At some steak joints, appetizers and sides are mostly afterthoughts—mere fillers to round out the meal. Not at Outback. No, these are some of the most celebrated items on the menu here, including the beloved Bloomin' Onion, mouthwatering French onion soup, the Over-The-Top Brussels Sprouts (that's what they're called on the menu), and the chain's side of Steakhouse Mac & Cheese.

On a visit to my local Outback, I ordered the noodle-based side alongside a juicy 13-ounce ribeye. There was an upcharge of $2.99 for the mac. Ordered by itself, the mac would have cost $5.99. Outback offers a simpler version of the side dish for the kiddos and calls it Mac 'A' Roo 'N Cheese. How bloody cute is that?

The look: It comes in a minuscule cast iron skillet, nicely dressed up for the occasion. The noodles are cavatappi and corkscrew-shaped—like Longhorn's—and come in a subtle yellow-orange shade. They are topped with parsley and a light dusting of crispy bread crumbs.

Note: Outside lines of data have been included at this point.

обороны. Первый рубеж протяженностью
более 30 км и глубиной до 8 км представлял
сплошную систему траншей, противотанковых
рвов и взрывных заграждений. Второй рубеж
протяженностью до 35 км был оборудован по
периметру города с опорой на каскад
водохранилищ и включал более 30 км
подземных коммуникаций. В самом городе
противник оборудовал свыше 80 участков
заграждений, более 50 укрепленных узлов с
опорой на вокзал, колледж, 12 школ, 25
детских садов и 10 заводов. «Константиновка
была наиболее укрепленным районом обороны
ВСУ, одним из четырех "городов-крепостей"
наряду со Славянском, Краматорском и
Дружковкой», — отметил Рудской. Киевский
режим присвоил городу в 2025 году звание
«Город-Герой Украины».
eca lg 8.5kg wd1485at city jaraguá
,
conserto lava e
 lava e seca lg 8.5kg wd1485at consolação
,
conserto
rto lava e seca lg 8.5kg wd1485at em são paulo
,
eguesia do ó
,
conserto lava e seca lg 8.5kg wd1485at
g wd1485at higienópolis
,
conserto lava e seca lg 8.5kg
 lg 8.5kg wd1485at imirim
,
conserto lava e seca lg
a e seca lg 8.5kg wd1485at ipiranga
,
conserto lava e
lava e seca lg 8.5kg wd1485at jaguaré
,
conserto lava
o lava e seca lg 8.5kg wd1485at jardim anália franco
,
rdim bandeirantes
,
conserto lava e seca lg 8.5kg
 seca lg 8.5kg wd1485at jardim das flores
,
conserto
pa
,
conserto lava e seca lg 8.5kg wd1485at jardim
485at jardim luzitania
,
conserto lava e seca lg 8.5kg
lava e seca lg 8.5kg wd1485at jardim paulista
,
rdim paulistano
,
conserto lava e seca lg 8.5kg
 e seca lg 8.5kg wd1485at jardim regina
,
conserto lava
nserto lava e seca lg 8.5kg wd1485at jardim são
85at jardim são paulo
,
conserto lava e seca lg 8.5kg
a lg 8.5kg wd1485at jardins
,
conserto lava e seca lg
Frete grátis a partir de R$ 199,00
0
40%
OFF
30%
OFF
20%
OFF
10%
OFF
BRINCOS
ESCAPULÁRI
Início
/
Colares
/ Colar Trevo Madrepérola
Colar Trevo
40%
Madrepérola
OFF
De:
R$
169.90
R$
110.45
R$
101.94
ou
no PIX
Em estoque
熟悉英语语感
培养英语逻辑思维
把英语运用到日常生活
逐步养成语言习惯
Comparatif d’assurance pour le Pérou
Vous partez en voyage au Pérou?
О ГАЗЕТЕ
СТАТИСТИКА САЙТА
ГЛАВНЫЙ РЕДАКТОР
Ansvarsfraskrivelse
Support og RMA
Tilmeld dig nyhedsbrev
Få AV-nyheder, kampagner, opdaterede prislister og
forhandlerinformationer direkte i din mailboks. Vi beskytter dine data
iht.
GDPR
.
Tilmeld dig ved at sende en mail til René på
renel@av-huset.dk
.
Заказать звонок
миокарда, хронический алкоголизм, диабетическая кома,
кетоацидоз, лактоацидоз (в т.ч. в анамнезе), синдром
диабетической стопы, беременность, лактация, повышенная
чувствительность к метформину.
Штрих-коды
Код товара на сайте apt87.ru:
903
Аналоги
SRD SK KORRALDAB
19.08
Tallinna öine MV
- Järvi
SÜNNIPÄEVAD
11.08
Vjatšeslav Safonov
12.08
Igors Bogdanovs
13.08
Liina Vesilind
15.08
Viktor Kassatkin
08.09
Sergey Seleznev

The taste: Understated cheese, but bold flavor. Compared to the Texas Roadhouse and LongHorn's macaroni, this one isn't oozing with cheese and sauce. It lets the noodles—served perfectly al dente—breathe and shine. The breadcrumbs added a welcome layer of texture and a tiny crunch in every bite. But, what defines this mac and cheese is the seasoning mixed into the cheese substance. It's similar to a southwestern spice blend, and I detected something like paprika, chili powder, cayenne pepper, or maybe a combination of the three, which gives it a hint of mild heat. Outback does not create your average, everyday mac. No, the chain has invented something even better.